◆ Selected excerpt ◆
>>
# Home made bandsaw mill - is it profitable?



## wmerritt76 (Dec 15, 2015)

Greetings,
1. For those of you who do milling, what kind of $$ did you make when you stared out?
2. How should I figure out if there is a demand for hardwood lumber in my area? Who should I check with?
3. Do you have to have a license to sell hardwood?

I live in N. Louisiana and am considering building my own bandsaw mill. I got right bit by the woodworking bug about a year ago and the passion has outran my time I can allocate to it (having 5 kids and a busy life makes it hard). My passions has driven me to wanting to mill my own lumber, not so much for personal use because I frankly don't have the time to work it but just for the heck of it. Here are my questions.

The last thing I want is to have the yard all stacked up with wood drying that I cannot get rid of. Any comments are appreciated.

Regards, Will


----------



## Tennessee (Jul 8, 2011)

I can tell you this:
I buy from a couple of these folks out in the Smokies. They don't need a license to sell the wood, as long as they have either harvested it off their land, or bought the log and have proof of purchase. (Illegal to poach trees off Federal land or other's land, obviously). They work mainly off cash only, so I don't know how they do taxes, etc. I suspect most of the money is hidden.

The pricing they get to be honest, is great for me, sad for them. There have been two-three of these people who have come and gone around my area in the last year or so. When white oak gets down to $1.00 a bd. ft., somewhat air dried, and nobody comes calling, that is a problem for the log mill owners.

My last load, I brought home about 130 bd. ft. of nice cherry, cut 5/4, and another 70 bd. ft. of maple, a lot of it with flame in it. He also threw in four planks of walnut, cut 5/4, 14" wide, about 60" long. I paid the guy a total of $300 for the load, and he helped me load it.
The cherry was air dried for over a year and I could use it immediately. The maple was not far behind. I had to rick the walnut, but have used one plank and it worked well.

Where I live my city has a lot at the South end of the city, where the tree cutters can dump their logs. The city allows anyone to come in, cut up firewood, take cuttings for lathe work, etc. Usually the wood is mostly maple, oak, some odd stuff like poplar, gum and so on. Nobody throws a cherry tree, or a walnut tree on the pile.
It is not unusual to see a portable mill behind a pickup planking up some of the wood from time to time.  But that is somewhat of an exception. There is not enough there to resell, after all the people go through it.

I had given the idea some thought a few years back, and then when I looked over the market, decided that the money was not good enough for the honking work required.


----------



## dhazelton (Feb 11, 2012)

It's not just the mill, but you would need sheds to store the wood, probably some kind of tractor or loader, a truck or trailer with winch to get logs, possibly an employee….if I had seven mouths to feed and had a decent job I wouldn't abandon it. Wood is like any crop - sometimes the 'farmer' has a good year, sometimes not so much.
<<
◆ Exercise ◆
Do these statements agree with the bandsaw mill thread? (a) The sellers Tennessee buys from in the Smokies must hold a license to sell their wood. (b) Tennessee paid $300 in total for the last load. (c) Cherry trees are among the logs dumped on the city lot. Answer yes or no for each, quoting the deciding words from the thread. The material that comes next is separate from the bandsaw mill thread.

◆ Data below ◆
>>
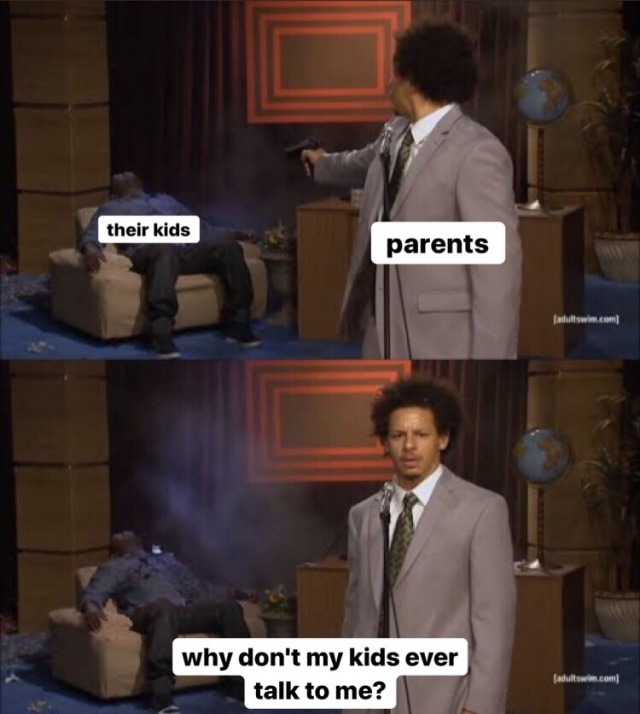
This screenshot has height=714, width=640. What are the coordinates of `globe` in the screenshot? It's located at (548, 457), (541, 94).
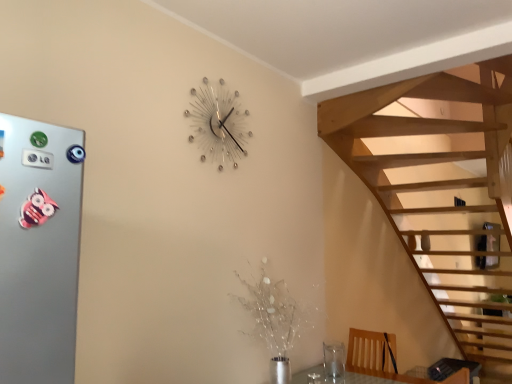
<<
◆ Result of the task ◆
(a) No: "They don't need a license to sell the wood, as long as they have either harvested it off their land, or bought the log and have proof of purchase."
(b) Yes: "I paid the guy a total of $300 for the load"
(c) No: "Nobody throws a cherry tree, or a walnut tree on the pile."